Külyutmaz’ın Zaman Kitap’ta yer alan yazısında öne sürdüğü gibi Hilmi Yavuz’a karşı bir ön yargım, kasıtlı tutumum yok, olamaz. Tersine önemi yadsınamayacak bir düşünür ve şair olarak görürüm Yavuz’u, aksi halde oturup muhafazakâr sanat üzerine görüşlerini eleştirmezdim. Hele yazıda söz edilenNaipaul tavrı konusunda da saygıya değer bulmuştum duruşunu. Buna karşılık Külyutmaz beni bir yerlerden emirle Yavuz’a karşı hasmane bir tutum izlemekle suçluyor. Benim yazı evrenim açısından mesnetsiz bir suçlama. Kimsenin zihnimi ve kalemimi o şekilde kullanmasına izin vermem, akımlar ve kategoriler konusunda da hiç şabloncu değilim.
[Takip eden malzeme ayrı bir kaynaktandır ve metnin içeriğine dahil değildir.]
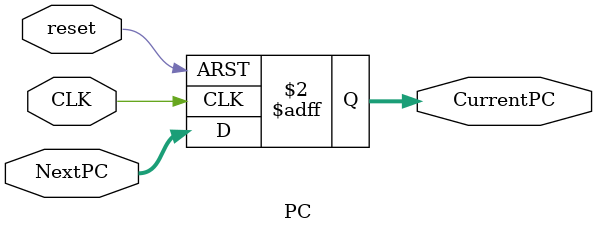
<source format=v>
`timescale 1ns / 1ps
module PC(
  	input CLK, reset, 
	input [7:0] NextPC,
	output reg [7:0] CurrentPC
    );
	 
	 always @(posedge CLK or posedge reset) begin
		if(reset) begin
			CurrentPC = 8'd0;
		end
		else begin
			CurrentPC = NextPC;
		end
	end

endmodule

</source>
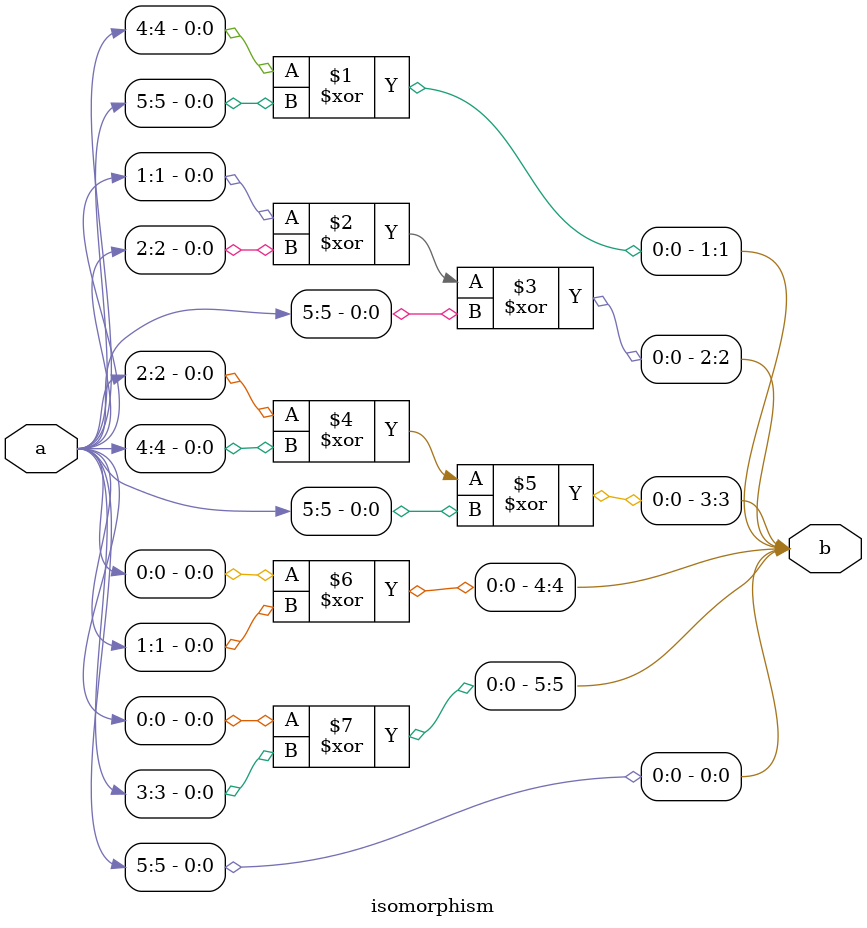
<source format=v>
`timescale 1ns/100ps
module SMSS32_5_nn_2_3(x,y);
	 input [5:0] x;
	 output [5:0] y;
	 wire [5:0] w;
	 wire [5:0] p;
	 isomorphism C2 (x,w);
	 power_5 C3 (w,p);
	 inv_isomorphism C4 (p,y);
endmodule

module add_base(a,b,c);
	 input [2:0] a;
	 input [2:0] b;
	 output [2:0] c;
	 assign c[0]=a[0]^b[0];
	 assign c[1]=a[1]^b[1];
	 assign c[2]=a[2]^b[2];
endmodule

module five_base(a,b);
	 input [2:0] a;
	 output [2:0] b;
	 assign b[0]=a[2]^(a[1]&(~a[0]));
	 assign b[1]=a[0]^(a[2]&(~a[1]));
	 assign b[2]=a[1]^(a[0]&(~a[2]));
endmodule

module power_5(a,b);
	 input [5:0] a;
	 output [5:0] b;
	 wire [2:0] x_0;
	 wire [2:0] x_1;
	 wire [2:0] x_2;
	 wire [2:0] x_3;
	 wire [2:0] x_4;
	 wire [2:0] x_5;
	 wire [2:0] y_0;
	 wire [2:0] y_1;
	 assign x_0[0]=a[0];
	 assign x_0[1]=a[1];
	 assign x_0[2]=a[2];
	 assign x_1[0]=a[3];
	 assign x_1[1]=a[4];
	 assign x_1[2]=a[5];
	 add_base A1 (x_0,x_1,x_2);
	 five_base A2 (x_2,x_3);
	 five_base  A3 (x_0,x_4);
	 five_base A4 (x_1,x_5);
	 add_base A5 (x_5,x_3,y_0);
	 add_base A6 (x_4,x_3,y_1);
	 assign b[0]=y_1[0];
	 assign b[1]=y_1[1];
	 assign b[2]=y_1[2];
	 assign b[3]=y_0[0];
	 assign b[4]=y_0[1];
	 assign b[5]=y_0[2];
endmodule

module inv_isomorphism(a,b);
	 input [5:0] a;
	 output [5:0] b;
	 assign b[0]=a[0];
	 assign b[1]=a[0]^a[1]^a[2]^a[4];
	 assign b[2]=a[1]^a[2]^a[5];
	 assign b[3]=a[2];
	 assign b[4]=a[0]^a[4];
	 assign b[5]=a[0]^a[2]^a[3];
endmodule

module isomorphism(a,b);
	 input [5:0] a;
	 output [5:0] b;
	 assign b[0]=a[5];
	 assign b[1]=a[4]^a[5];
	 assign b[2]=a[1]^a[2]^a[5];
	 assign b[3]=a[2]^a[4]^a[5];
	 assign b[4]=a[0]^a[1];
	 assign b[5]=a[0]^a[3];
endmodule


</source>
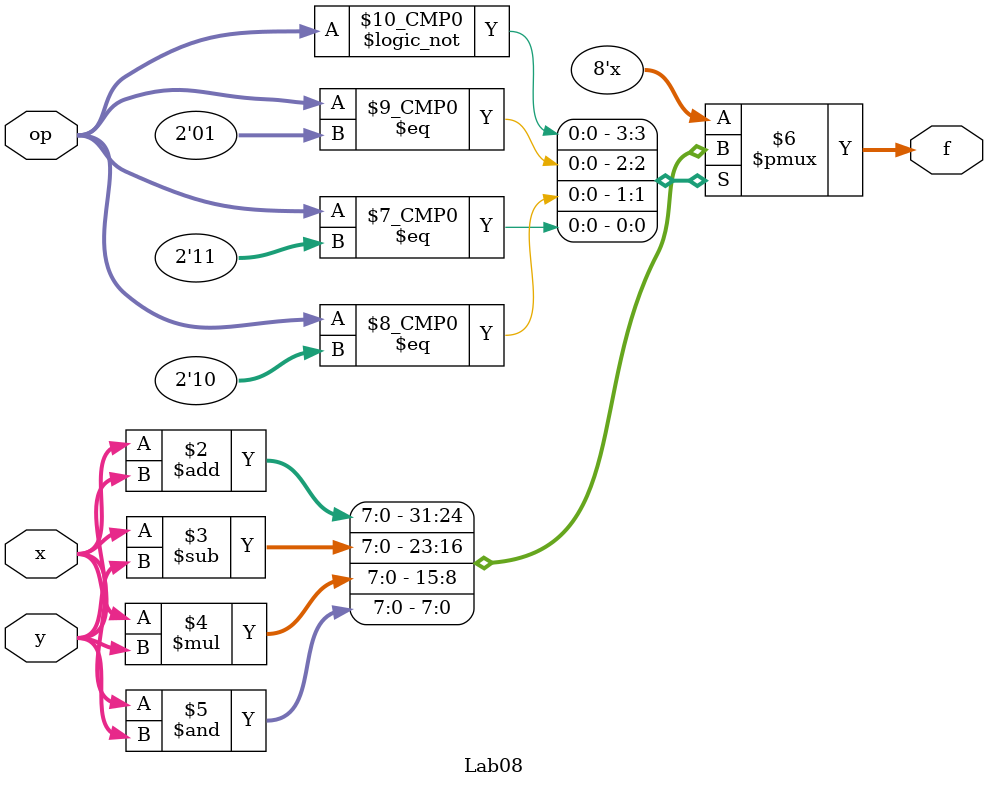
<source format=v>
`timescale 1ns / 1ps


module Lab08(x,y,op,f);
    input [3:0] x;
    input [3:0] y;
    input [1:0] op;
    output reg [7:0] f;

always @(*) begin
    case (op)
        2'b00: f = x + y;
        2'b01: f = x - y;
        2'b10: f = x * y;
        2'b11: f = x & y;
    endcase
end
endmodule


</source>
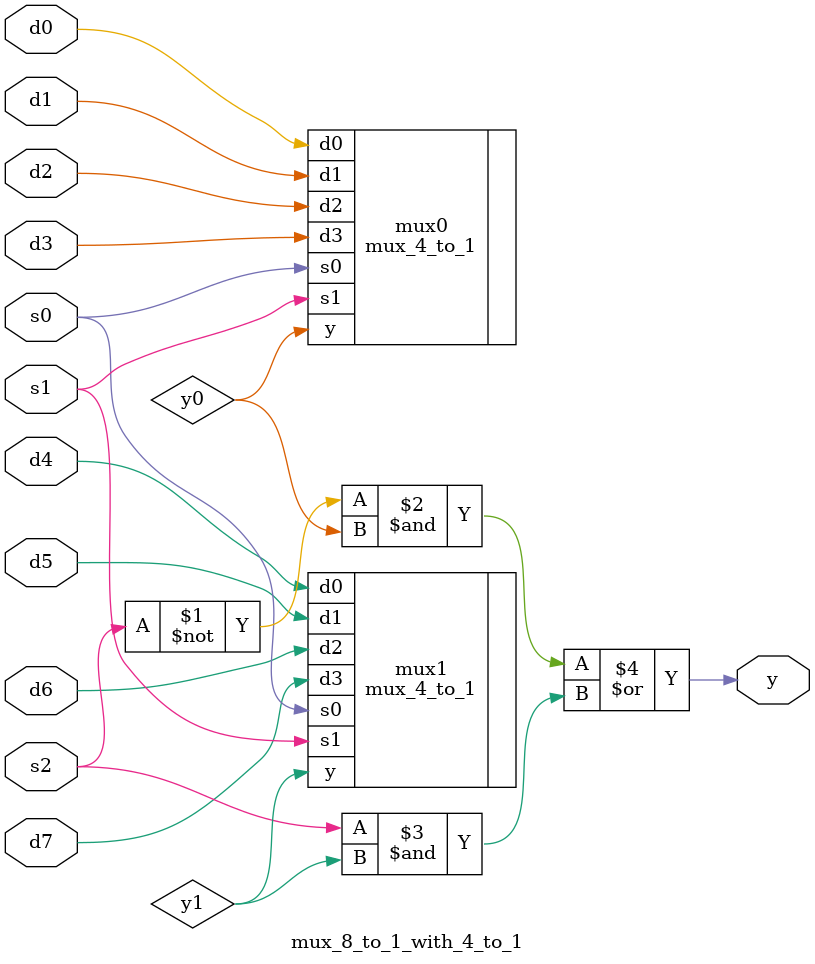
<source format=v>
module mux_8_to_1_with_4_to_1(
    input d0, d1, d2, d3, d4, d5, d6, d7,
    input s0, s1, s2,
    output y
);

    wire y0, y1;

    mux_4_to_1 mux0 (
        .d0(d0), .d1(d1), .d2(d2), .d3(d3),
        .s0(s0), .s1(s1),
        .y(y0)
    );
    
    mux_4_to_1 mux1 (
        .d0(d4), .d1(d5), .d2(d6), .d3(d7),
        .s0(s0), .s1(s1),
        .y(y1)
    );
    
    assign y = (~s2 & y0) | (s2 & y1);

endmodule 
</source>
İlginçtir, Naipaul’a karşı çıkışı sırasında Yavuz’a destek verdiğim zaman da kimi isimlerin “İslamcılık” adına saldırısına muhatap olmuş, Yavuz’un dolduruşuna gelmekle suçlanmıştım. O tür hesaplarda gözüm olmadığı için de suçlamaları yadırgamıştım tabii...
Öyle ya, tayin edilmiş bir şekilde “kadınsı” şeyler yazmakla yetinmeyen, sırtını da bir iktidar duvarına yaslamayan kadın yazarın, hele ki başörtülü yazarın aklı o kadar olur!
Aklıma Fıtnat Hanım’a “cahil” diyen Ahmet Mithat geldi. Gayet muhafazakâr bir yaklaşım yani...
‘Taraf’ kapısı
Hidayet Tuksal, Hadi Uluengin, Murat Kapkıner ve nihayet Ali Akel Taraf’ta yazmaya başladı. Bir yazarın kalemine kısıt getirmeyeceğine güvendiği gazeteye davet edilmesinin fikir özgürlüğü adına sunduğu olumlu perspektif yanında, bir gazetenin yazarın köşesinin elinden alınmasına sebep olan baskıların medyanın tek gerçekliği olmadığını anlatan kadirşinas tutumu da, yazar olarak bana çok değerli geliyor.